→ WHAT IS EXPECTED
Retype, word for word, the part of the background text on graphite and carbon materials below that runs from "As a method" up to and including "high production costs.".

→ TEXT SHOWN
2. Background of the Invention
Expanded graphite using natural graphite materials as starting material has been known. However, it has the problem of difficult processability.
Also, a fabrication method in which expanded graphite is compression-molded and a binder is added is proposed in the publication of JP 5-96157A. However, the method in which a binder is added is troublesome.
In the meantime, activated carbon and nanomaterial carbon materials such as a carbon nanotube and carbon nanofiber have been known as carbon materials for hydrogen adsorption. Activated carbon is a relatively inexpensive material and is used for a variety of adsorbents in industrial fields. However, activated carbon has small hydrogen adsorbing capacity as the hydrogen adsorbent and therefore has an insufficient performance. Also, the nanomaterial carbon materials such as a carbon nanotube and carbon nanofiber have relatively high hydrogen adsorbing capacity and are hydrogen adsorbents which are expected to be put to practical use. These carbon materials are increased in production and refining costs and therefore have an economical difficulty in utilizing these materials.
As a method of producing the nanomaterial carbon materials, a method of the production of a carbon nanotube and carbon fibril as disclosed in JP 3-174018A, JP 3-64606B and Japanese Patent No. 2982819 and methods of the production of carbon nanofibers as disclosed by Chambers et al., J. Phys. Chem. B, 122, 4253 (1998) and Fan et al., Carbon, 37, 1649 (1999) are known. However, all of these methods adopt a synthetic method by means of a vapor phase method using a metal fine powder as a catalyst, giving rise to the problem of uneasy mass production, troublesome works for the removal of the catalyst and high production costs.

→ THE DATA
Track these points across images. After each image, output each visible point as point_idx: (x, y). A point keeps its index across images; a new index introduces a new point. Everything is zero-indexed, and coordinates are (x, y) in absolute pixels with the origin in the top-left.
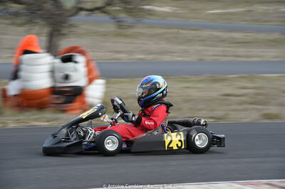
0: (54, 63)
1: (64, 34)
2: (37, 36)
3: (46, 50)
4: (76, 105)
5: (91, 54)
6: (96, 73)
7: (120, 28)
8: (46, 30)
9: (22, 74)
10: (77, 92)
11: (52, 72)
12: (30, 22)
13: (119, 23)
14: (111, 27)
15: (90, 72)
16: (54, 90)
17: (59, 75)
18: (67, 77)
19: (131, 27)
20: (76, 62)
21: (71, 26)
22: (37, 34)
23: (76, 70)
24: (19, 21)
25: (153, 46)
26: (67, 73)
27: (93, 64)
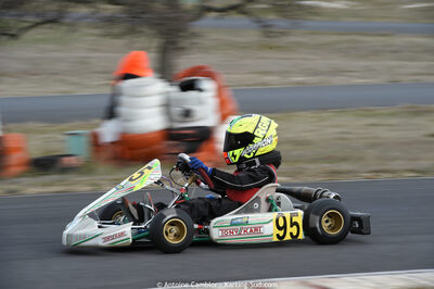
0: (168, 92)
1: (182, 49)
4: (202, 155)
5: (224, 78)
6: (232, 106)
7: (268, 37)
8: (156, 42)
9: (122, 110)
10: (204, 136)
11: (167, 106)
12: (132, 32)
13: (266, 29)
14: (253, 35)
15: (222, 104)
16: (170, 134)
17: (176, 110)
18: (187, 114)
19: (283, 34)
20: (201, 90)
21: (194, 35)
23: (201, 102)
24: (116, 30)
25: (319, 62)
26: (188, 107)
27: (228, 93)
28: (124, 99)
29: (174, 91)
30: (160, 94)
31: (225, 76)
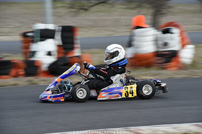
0: (157, 34)
1: (163, 14)
2: (145, 16)
3: (151, 26)
4: (173, 64)
5: (184, 27)
6: (187, 40)
10: (174, 55)
11: (156, 41)
15: (183, 40)
16: (157, 54)
17: (160, 43)
18: (166, 44)
20: (172, 33)
21: (169, 7)
22: (144, 14)
23: (172, 39)
26: (166, 41)
27: (185, 34)
28: (136, 38)
29: (159, 34)
30: (153, 35)
31: (184, 26)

→ FINAL ANSWER
As a method of producing the nanomaterial carbon materials, a method of the production of a carbon nanotube and carbon fibril as disclosed in JP 3-174018A, JP 3-64606B and Japanese Patent No. 2982819 and methods of the production of carbon nanofibers as disclosed by Chambers et al., J. Phys. Chem. B, 122, 4253 (1998) and Fan et al., Carbon, 37, 1649 (1999) are known. However, all of these methods adopt a synthetic method by means of a vapor phase method using a metal fine powder as a catalyst, giving rise to the problem of uneasy mass production, troublesome works for the removal of the catalyst and high production costs.